Bankers Get Out Pens, Blister Sunshine Provisions

WASHINGTON - Bankers and their longtime Senate ally remain at loggerheads over the logistics of disclosing Community Reinvestment Act pledges.

In comment letters to federal banking regulators on a proposal to enforce the new financial reform law's so-called CRA sunshine provisions, industry representatives griped that regulators have gone overboard, interpreting the statute too strictly. Senate Banking Committee Chairman Phil Gramm, the father of the provision, reiterated his complaint that the proposal is lax, riddled with loopholes, and contrary to the intent of the law.

The sunshine provisions, part of a compromise to ensure Sen. Gramm's support of the Gramm-Leach-Bliley Act of 1999, require banks and community groups to disclose the terms of CRA-related agreements for loans of more than $50,000 or grants of at least $10,000. Banks must file annual reports on these agreements, and each year community groups must detail how they spent the money.

The proposal has "the potential for interpretation and/or enforcement in an overly broad manner," wrote Mary Laraia, the senior vice president for CRA at Bank One Corp. She requested "a simplified reporting format to alleviate undue and unnecessary burdens on those required to report under the rule."

Bankers and Sen. Gramm also disagreed about whether all meetings and other contacts between banks and community groups trigger the reporting requirements. In his comment letter, the Texas Republican said disclosures should be made whenever there is a contact. Any limitation "paves the way for CRA groups to engage in many types of CRA contacts without ever becoming subject to the law's reporting requirements," he wrote.

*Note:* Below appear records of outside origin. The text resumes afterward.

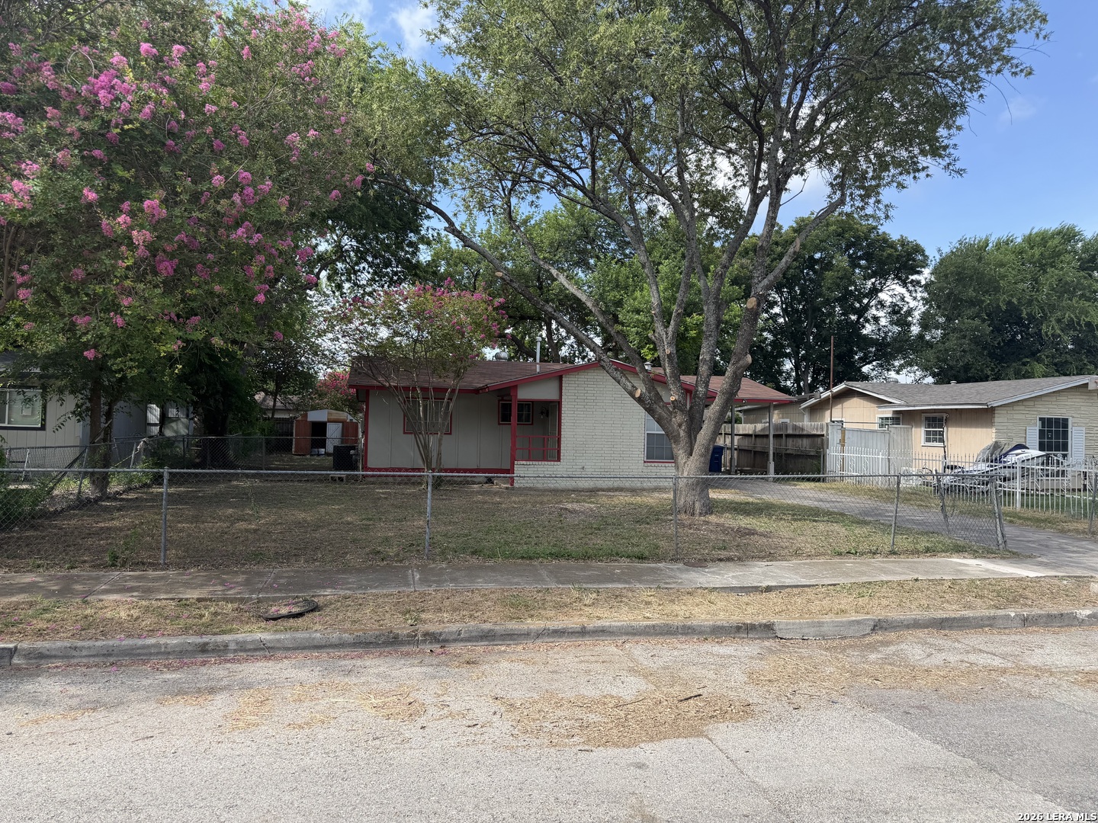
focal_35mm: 24
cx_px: 549
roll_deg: -0.8
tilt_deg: +0.8
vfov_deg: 56.8
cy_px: 412
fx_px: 761
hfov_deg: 71.6
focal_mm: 6.76
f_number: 1.78
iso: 80
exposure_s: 1/1727
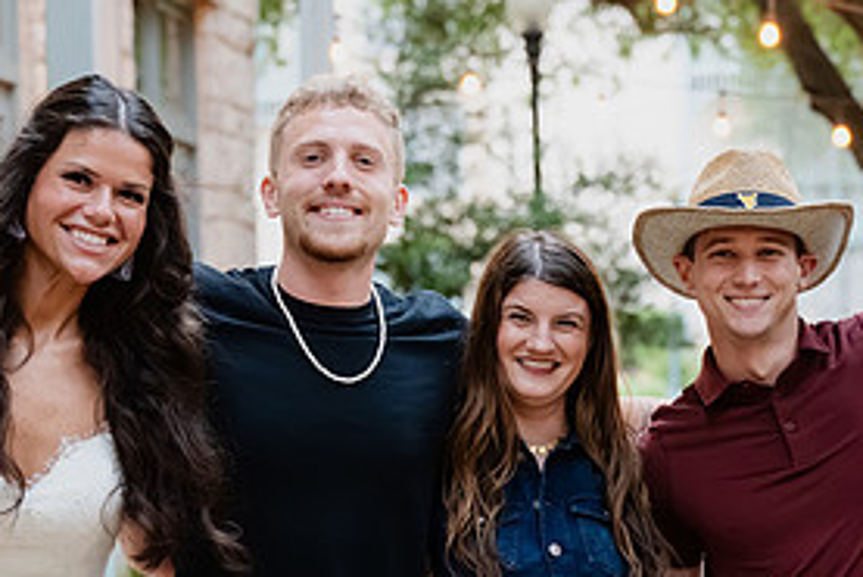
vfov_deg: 10.3
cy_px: 522
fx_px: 3166
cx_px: 498
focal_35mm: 132
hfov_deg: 15.5
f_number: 3.5
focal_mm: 63
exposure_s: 1/160
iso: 3200
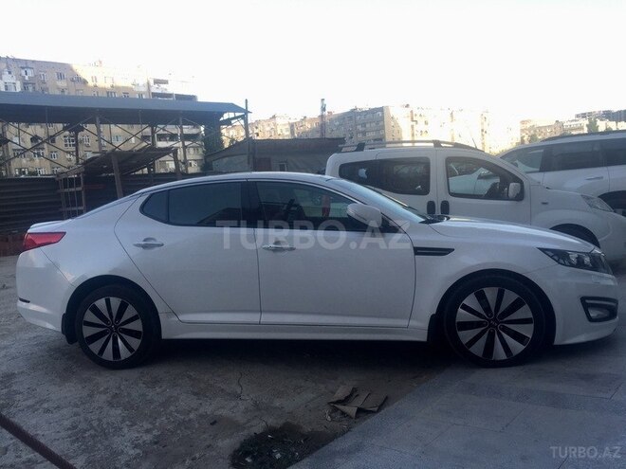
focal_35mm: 29
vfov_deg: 48.2
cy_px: 234
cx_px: 313
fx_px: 524
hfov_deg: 61.7
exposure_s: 1/295
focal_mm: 4.15
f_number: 2.2
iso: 32
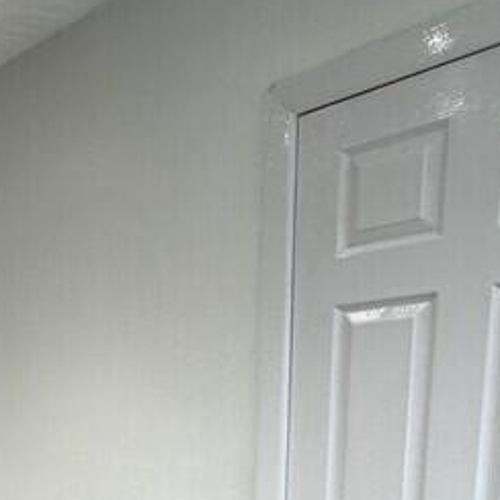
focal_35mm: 52
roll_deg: +4.2
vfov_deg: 28.6
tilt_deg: -13.7
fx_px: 850
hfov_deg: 29.4
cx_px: -59
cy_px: 596
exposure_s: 1/100
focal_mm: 2.22
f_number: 2.2
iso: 200
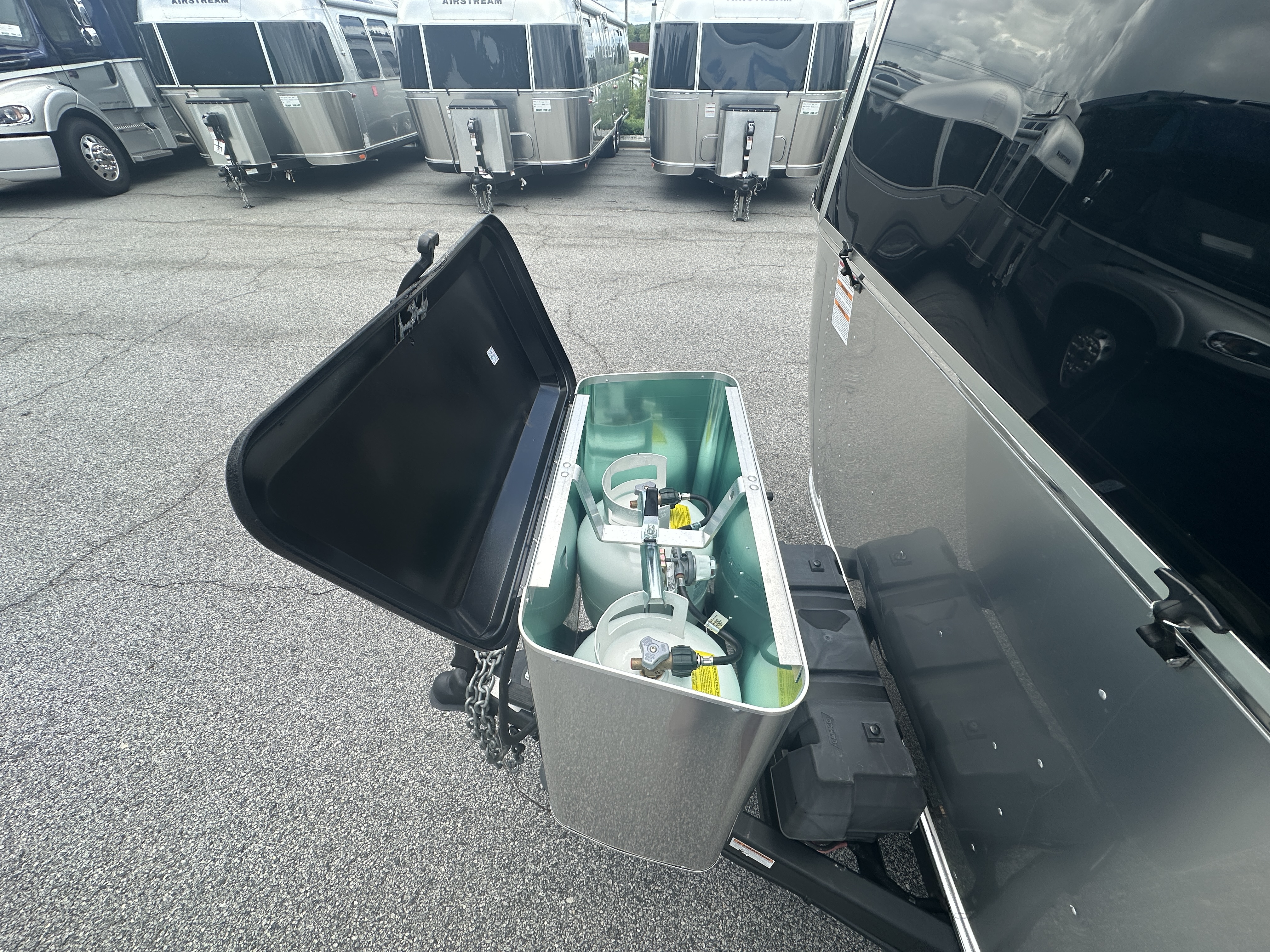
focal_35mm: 14
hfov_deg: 102.1
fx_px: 514
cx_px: 635
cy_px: 476
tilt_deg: -40.5
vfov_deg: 85.7
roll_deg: -0.4
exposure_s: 1/1276
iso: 40
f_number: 2.2
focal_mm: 2.22
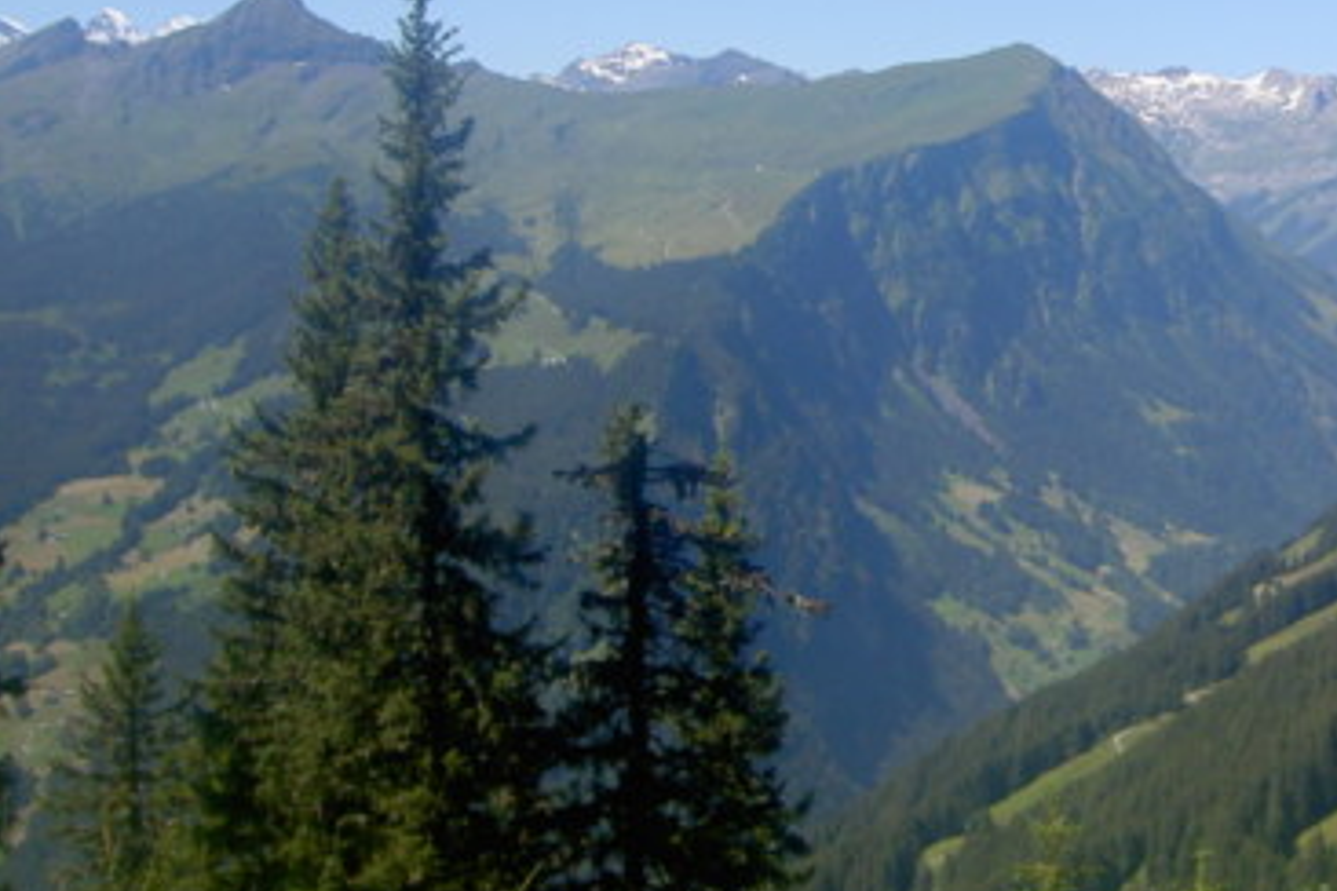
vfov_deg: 19.3
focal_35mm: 70
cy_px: 210
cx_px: 1321
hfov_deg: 27.3
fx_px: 2600
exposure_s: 1/320
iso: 50
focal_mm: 5.6
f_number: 4.7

Some bankers said such a broad trigger covers too many situations.

"I fear that if this is not better defined and honed, all customer and community calls that a bank's CRA officer would make would literally be reportable," wrote John E. Kubinsky, vice president and CRA-compliance officer at $1.3 billion-asset U.S. Bank of Johnston, Pa. Unlike Sen. Gramm, bankers agreed with the regulators' proposal to require reports only on meetings within a specified time frame before parties enter a covered CRA agreement. American Bankers Association senior counsel Paul A. Smith wrote that the group "believes that a CRA contact should be within no more than one year prior to the making of the agreement."

Sen. Gramm and the industry also are at odds over limiting filing requirements to signed contracts between banks and community groups. He insisted that disclosure agreements be filed whenever banks pledge to make community development grants, even if there is not a signed contract. Without such a broad definition, he wrote, "it would be a blueprint for CRA participants to replace a signed agreement with a written pledge sealed with a knowing wink." Bankers were equally adamant that only legal contracts should be reported.

"If an agreement does not have to legally binding to be covered, it will create a substantial gray area," wrote Thomas J. Sheehan, president of the Independent Community Bankers of America. "It will be simpler and cleaner if the final rule provides that an agreement must be legally binding in order to be covered by the CRA sunshine provisions."